Sempre stando a quanto dichiarato dall’azienda della Silicon Valley, il malfunzionamento, curiosamente, sarebbe stato causato da “un problema di quota sullo spazio interno”: anche chi vende caro lo spazio di archiviazione, in fin dei conti, può esaurire il proprio.

Trai servizi colpiti vi erano anche Meet e Classroom, due app fra le più usate per la didattica a distanza nelle scuole.

Di conseguenza, presto sono diventate virali immagini ritoccate ad hoc che attribuivano la responsabilità del down ad un hacker buono, un Babbo Natale moscovita (che sia un richiamo alle origini russe di Santa Claus?) desideroso di anticipare le vacanze.

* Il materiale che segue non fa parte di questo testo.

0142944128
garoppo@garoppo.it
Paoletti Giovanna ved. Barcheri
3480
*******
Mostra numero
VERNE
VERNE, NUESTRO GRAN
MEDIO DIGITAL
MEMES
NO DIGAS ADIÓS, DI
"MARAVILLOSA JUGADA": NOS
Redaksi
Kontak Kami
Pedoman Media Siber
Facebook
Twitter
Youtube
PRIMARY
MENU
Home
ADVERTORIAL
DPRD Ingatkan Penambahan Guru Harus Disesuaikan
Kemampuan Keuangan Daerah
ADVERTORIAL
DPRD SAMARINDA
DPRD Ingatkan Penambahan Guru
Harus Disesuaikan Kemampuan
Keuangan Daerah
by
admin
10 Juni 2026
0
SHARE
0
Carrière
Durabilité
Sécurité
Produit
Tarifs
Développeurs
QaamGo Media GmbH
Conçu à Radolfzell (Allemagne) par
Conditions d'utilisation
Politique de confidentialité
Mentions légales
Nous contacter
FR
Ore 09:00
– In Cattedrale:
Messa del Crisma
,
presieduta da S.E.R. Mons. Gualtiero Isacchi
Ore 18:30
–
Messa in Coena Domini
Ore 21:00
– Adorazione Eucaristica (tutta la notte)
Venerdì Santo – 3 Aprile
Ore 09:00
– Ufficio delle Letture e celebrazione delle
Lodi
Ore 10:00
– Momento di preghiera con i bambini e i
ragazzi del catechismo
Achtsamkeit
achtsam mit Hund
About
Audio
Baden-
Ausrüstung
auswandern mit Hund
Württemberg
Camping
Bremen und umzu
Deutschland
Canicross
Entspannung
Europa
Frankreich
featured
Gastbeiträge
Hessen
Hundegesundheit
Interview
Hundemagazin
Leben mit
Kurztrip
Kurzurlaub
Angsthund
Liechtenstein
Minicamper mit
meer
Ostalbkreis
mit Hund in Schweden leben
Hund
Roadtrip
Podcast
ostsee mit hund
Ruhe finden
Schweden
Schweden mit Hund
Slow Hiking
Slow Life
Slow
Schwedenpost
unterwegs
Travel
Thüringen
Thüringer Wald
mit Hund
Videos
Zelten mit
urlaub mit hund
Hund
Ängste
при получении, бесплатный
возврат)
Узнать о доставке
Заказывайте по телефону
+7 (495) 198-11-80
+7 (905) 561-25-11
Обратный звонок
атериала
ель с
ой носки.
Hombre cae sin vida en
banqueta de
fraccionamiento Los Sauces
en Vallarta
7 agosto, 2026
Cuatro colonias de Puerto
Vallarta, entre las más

La confusione è poi stata alimentata dai media.

Quasi contemporaneamente al down dell’azienda capeggiata da Sundar Pichai, infatti, sono stati rilanciati diversi articoli riguardo un presunto cyber-attacco ai danni del governo statunitense.

La violazione dei database americani si è effettivamente verificata, tuttavia la concomitanza dell’evento con il “problema tecnico” riscontrato da Google ha portato molti a ipotizzare l’esistenza di un nesso tra i due eventi, in realtà nettamente distinti.

Come riportato dal Corriere della sera, i server ”violati” sono solo quelli del governo americano. Che la cybersecurity fosse troppo occupata a scongiurare ingerenze esterne sulle elezioni per evitare un 2016-bis?

Sta di fatto che dei pirati informatici avrebbero fatto irruzione nella rete dei dipartimenti del Tesoro e del Commercio, riuscendo a monitorare il traffico interno della posta delle agenzie governative e trafugando dati sensibili.

La responsabilità dell’attacco, inizialmente attribuita ai russi in maniera informale, è stata immediatamente seguita da un’energica smentita proveniente dal Cremlino: tra Washington e Mosca non si prospetta di certo un Natale coi fiocchi.